Before the September11 attacks, Saddam had put his troops on high alert,
but little was done at the time to move crucial weaponry. When the Pentagon
said it was investigating the possibility that Iraq might not only have
been involved in the assault on the New York towers but may also have
been behind the anthrax attacks in the US, it began moving its chemical
weapons factories.
Western intelligence officers said on Saturday that the north-east region
of Hemrin was the centre of most activity. Saddam ordered his troops to
dig 18-metre-deep holes in the area and to bury chemical and biological
cargo arriving from the capital. Six pits have been dug. Meanwhile, factories
that make missiles and chemical weapons had been relocated to Baiji and
al-Safar, in the north-west.
"These are heavily protected no-go areas with massive infrastructure,"

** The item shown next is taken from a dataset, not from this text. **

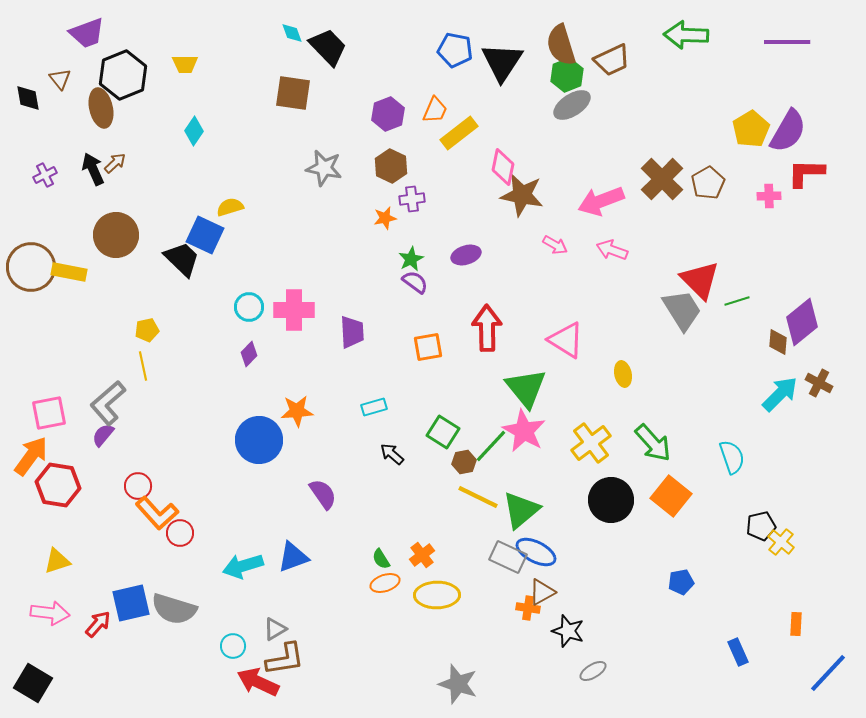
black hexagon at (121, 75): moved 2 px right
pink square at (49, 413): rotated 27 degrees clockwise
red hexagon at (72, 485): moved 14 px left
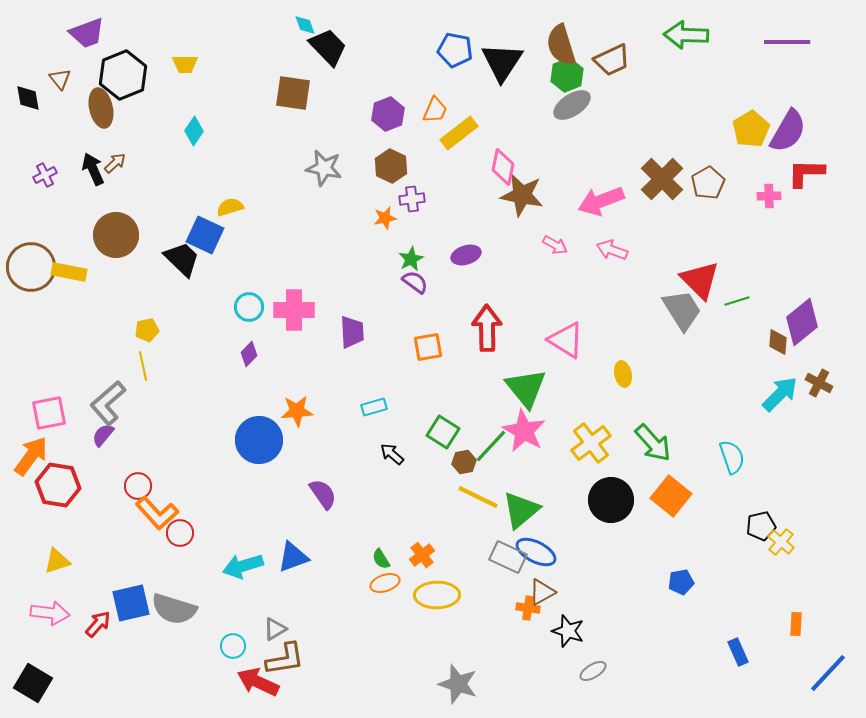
cyan diamond at (292, 33): moved 13 px right, 8 px up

an intelligence officer said. "They have everything: bunkers, sophisticated
communications systems and living quarters for the military and senior
intelligence officers."
Scott Ritter, a former UN weapons inspector between 1991 and 1998, cautioned
against blaming Iraq for the attacks. While it was true the regime "had
not fully complied with its disarmament obligation, particularly in the
field of biological weapons", he said, the failure did not "equate to
a retained biological weapons capability". Accusations that Iraq was the
source of the anthrax were unsubstantiated and irresponsible, he said.